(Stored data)
______
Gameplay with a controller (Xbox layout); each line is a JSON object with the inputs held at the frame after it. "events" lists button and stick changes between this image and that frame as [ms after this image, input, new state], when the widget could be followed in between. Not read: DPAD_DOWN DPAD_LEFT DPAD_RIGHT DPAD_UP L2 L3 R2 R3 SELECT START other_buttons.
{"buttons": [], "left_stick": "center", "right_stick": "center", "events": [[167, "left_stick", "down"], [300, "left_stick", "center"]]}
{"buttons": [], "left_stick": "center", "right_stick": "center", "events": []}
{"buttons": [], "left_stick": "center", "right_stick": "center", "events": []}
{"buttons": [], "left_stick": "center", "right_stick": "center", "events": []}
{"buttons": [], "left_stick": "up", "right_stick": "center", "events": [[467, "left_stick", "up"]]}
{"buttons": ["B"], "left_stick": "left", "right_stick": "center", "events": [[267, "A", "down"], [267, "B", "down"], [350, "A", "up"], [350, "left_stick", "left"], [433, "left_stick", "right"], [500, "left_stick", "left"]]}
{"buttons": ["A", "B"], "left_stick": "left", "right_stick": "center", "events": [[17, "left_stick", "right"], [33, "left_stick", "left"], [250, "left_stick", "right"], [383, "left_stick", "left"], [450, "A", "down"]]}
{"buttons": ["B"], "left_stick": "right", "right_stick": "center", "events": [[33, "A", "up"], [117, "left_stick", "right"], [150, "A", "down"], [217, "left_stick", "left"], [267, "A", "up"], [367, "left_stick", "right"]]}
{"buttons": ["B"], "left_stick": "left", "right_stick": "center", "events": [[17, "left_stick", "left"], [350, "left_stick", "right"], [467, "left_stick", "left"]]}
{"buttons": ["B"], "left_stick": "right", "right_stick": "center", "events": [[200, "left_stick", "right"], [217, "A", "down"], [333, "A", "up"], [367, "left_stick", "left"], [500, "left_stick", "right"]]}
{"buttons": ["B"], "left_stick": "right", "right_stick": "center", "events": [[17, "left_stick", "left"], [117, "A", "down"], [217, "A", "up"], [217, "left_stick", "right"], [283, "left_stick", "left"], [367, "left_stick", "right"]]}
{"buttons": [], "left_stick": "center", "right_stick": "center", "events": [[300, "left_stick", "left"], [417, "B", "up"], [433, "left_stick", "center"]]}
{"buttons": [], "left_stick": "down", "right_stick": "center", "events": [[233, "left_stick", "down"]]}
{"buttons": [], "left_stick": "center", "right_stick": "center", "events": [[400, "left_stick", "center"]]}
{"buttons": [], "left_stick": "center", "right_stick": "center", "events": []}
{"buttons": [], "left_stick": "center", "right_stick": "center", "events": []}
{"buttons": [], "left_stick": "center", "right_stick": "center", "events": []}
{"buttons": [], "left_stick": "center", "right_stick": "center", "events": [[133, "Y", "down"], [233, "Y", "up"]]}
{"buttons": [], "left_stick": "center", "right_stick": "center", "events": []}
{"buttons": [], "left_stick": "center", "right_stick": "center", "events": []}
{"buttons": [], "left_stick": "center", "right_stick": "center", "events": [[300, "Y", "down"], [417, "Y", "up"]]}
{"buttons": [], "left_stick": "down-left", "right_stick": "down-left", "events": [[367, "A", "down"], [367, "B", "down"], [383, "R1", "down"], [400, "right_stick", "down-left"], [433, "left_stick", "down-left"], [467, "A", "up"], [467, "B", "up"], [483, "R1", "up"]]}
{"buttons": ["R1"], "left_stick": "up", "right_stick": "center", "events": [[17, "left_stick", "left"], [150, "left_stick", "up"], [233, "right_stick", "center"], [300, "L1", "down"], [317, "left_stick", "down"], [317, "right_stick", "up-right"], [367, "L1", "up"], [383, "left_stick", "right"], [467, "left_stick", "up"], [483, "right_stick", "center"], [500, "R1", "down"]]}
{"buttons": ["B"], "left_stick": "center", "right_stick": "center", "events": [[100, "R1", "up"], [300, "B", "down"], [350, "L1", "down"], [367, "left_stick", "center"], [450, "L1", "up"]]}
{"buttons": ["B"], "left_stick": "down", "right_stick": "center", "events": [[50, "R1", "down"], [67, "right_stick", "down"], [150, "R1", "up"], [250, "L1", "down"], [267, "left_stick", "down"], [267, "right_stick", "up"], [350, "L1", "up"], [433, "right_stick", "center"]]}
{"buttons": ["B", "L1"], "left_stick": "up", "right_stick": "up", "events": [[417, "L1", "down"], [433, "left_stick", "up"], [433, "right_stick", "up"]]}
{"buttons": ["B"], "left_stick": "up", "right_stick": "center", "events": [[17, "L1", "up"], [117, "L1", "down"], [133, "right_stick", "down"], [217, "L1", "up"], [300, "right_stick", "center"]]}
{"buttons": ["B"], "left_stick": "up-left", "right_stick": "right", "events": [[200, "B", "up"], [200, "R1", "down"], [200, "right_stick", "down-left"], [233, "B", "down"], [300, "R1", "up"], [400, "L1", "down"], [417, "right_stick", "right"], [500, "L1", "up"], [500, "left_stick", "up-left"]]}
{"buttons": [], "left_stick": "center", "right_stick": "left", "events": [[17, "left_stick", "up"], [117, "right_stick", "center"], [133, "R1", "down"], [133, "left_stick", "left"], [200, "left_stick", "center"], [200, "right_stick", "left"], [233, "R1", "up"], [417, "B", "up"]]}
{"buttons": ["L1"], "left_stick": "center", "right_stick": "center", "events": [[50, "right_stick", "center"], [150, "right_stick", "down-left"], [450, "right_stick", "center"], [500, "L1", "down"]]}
______
# [INSTRUCTIONS FOR THE TASK]
Retype the entries exactly; leave nothing out.

# [SOLUTION TO THE PROBLEM]
Gameplay with a controller (Xbox layout); each line is a JSON object with the inputs held at the frame after it. "events" lists button and stick changes between this image and that frame as [ms after this image, input, new state], when the widget could be followed in between. Not read: DPAD_DOWN DPAD_LEFT DPAD_RIGHT DPAD_UP L2 L3 R2 R3 SELECT START other_buttons.
{"buttons": [], "left_stick": "center", "right_stick": "center", "events": [[167, "left_stick", "down"], [300, "left_stick", "center"]]}
{"buttons": [], "left_stick": "center", "right_stick": "center", "events": []}
{"buttons": [], "left_stick": "center", "right_stick": "center", "events": []}
{"buttons": [], "left_stick": "center", "right_stick": "center", "events": []}
{"buttons": [], "left_stick": "up", "right_stick": "center", "events": [[467, "left_stick", "up"]]}
{"buttons": ["B"], "left_stick": "left", "right_stick": "center", "events": [[267, "A", "down"], [267, "B", "down"], [350, "A", "up"], [350, "left_stick", "left"], [433, "left_stick", "right"], [500, "left_stick", "left"]]}
{"buttons": ["A", "B"], "left_stick": "left", "right_stick": "center", "events": [[17, "left_stick", "right"], [33, "left_stick", "left"], [250, "left_stick", "right"], [383, "left_stick", "left"], [450, "A", "down"]]}
{"buttons": ["B"], "left_stick": "right", "right_stick": "center", "events": [[33, "A", "up"], [117, "left_stick", "right"], [150, "A", "down"], [217, "left_stick", "left"], [267, "A", "up"], [367, "left_stick", "right"]]}
{"buttons": ["B"], "left_stick": "left", "right_stick": "center", "events": [[17, "left_stick", "left"], [350, "left_stick", "right"], [467, "left_stick", "left"]]}
{"buttons": ["B"], "left_stick": "right", "right_stick": "center", "events": [[200, "left_stick", "right"], [217, "A", "down"], [333, "A", "up"], [367, "left_stick", "left"], [500, "left_stick", "right"]]}
{"buttons": ["B"], "left_stick": "right", "right_stick": "center", "events": [[17, "left_stick", "left"], [117, "A", "down"], [217, "A", "up"], [217, "left_stick", "right"], [283, "left_stick", "left"], [367, "left_stick", "right"]]}
{"buttons": [], "left_stick": "center", "right_stick": "center", "events": [[300, "left_stick", "left"], [417, "B", "up"], [433, "left_stick", "center"]]}
{"buttons": [], "left_stick": "down", "right_stick": "center", "events": [[233, "left_stick", "down"]]}
{"buttons": [], "left_stick": "center", "right_stick": "center", "events": [[400, "left_stick", "center"]]}
{"buttons": [], "left_stick": "center", "right_stick": "center", "events": []}
{"buttons": [], "left_stick": "center", "right_stick": "center", "events": []}
{"buttons": [], "left_stick": "center", "right_stick": "center", "events": []}
{"buttons": [], "left_stick": "center", "right_stick": "center", "events": [[133, "Y", "down"], [233, "Y", "up"]]}
{"buttons": [], "left_stick": "center", "right_stick": "center", "events": []}
{"buttons": [], "left_stick": "center", "right_stick": "center", "events": []}
{"buttons": [], "left_stick": "center", "right_stick": "center", "events": [[300, "Y", "down"], [417, "Y", "up"]]}
{"buttons": [], "left_stick": "down-left", "right_stick": "down-left", "events": [[367, "A", "down"], [367, "B", "down"], [383, "R1", "down"], [400, "right_stick", "down-left"], [433, "left_stick", "down-left"], [467, "A", "up"], [467, "B", "up"], [483, "R1", "up"]]}
{"buttons": ["R1"], "left_stick": "up", "right_stick": "center", "events": [[17, "left_stick", "left"], [150, "left_stick", "up"], [233, "right_stick", "center"], [300, "L1", "down"], [317, "left_stick", "down"], [317, "right_stick", "up-right"], [367, "L1", "up"], [383, "left_stick", "right"], [467, "left_stick", "up"], [483, "right_stick", "center"], [500, "R1", "down"]]}
{"buttons": ["B"], "left_stick": "center", "right_stick": "center", "events": [[100, "R1", "up"], [300, "B", "down"], [350, "L1", "down"], [367, "left_stick", "center"], [450, "L1", "up"]]}
{"buttons": ["B"], "left_stick": "down", "right_stick": "center", "events": [[50, "R1", "down"], [67, "right_stick", "down"], [150, "R1", "up"], [250, "L1", "down"], [267, "left_stick", "down"], [267, "right_stick", "up"], [350, "L1", "up"], [433, "right_stick", "center"]]}
{"buttons": ["B", "L1"], "left_stick": "up", "right_stick": "up", "events": [[417, "L1", "down"], [433, "left_stick", "up"], [433, "right_stick", "up"]]}
{"buttons": ["B"], "left_stick": "up", "right_stick": "center", "events": [[17, "L1", "up"], [117, "L1", "down"], [133, "right_stick", "down"], [217, "L1", "up"], [300, "right_stick", "center"]]}
{"buttons": ["B"], "left_stick": "up-left", "right_stick": "right", "events": [[200, "B", "up"], [200, "R1", "down"], [200, "right_stick", "down-left"], [233, "B", "down"], [300, "R1", "up"], [400, "L1", "down"], [417, "right_stick", "right"], [500, "L1", "up"], [500, "left_stick", "up-left"]]}
{"buttons": [], "left_stick": "center", "right_stick": "left", "events": [[17, "left_stick", "up"], [117, "right_stick", "center"], [133, "R1", "down"], [133, "left_stick", "left"], [200, "left_stick", "center"], [200, "right_stick", "left"], [233, "R1", "up"], [417, "B", "up"]]}
{"buttons": ["L1"], "left_stick": "center", "right_stick": "center", "events": [[50, "right_stick", "center"], [150, "right_stick", "down-left"], [450, "right_stick", "center"], [500, "L1", "down"]]}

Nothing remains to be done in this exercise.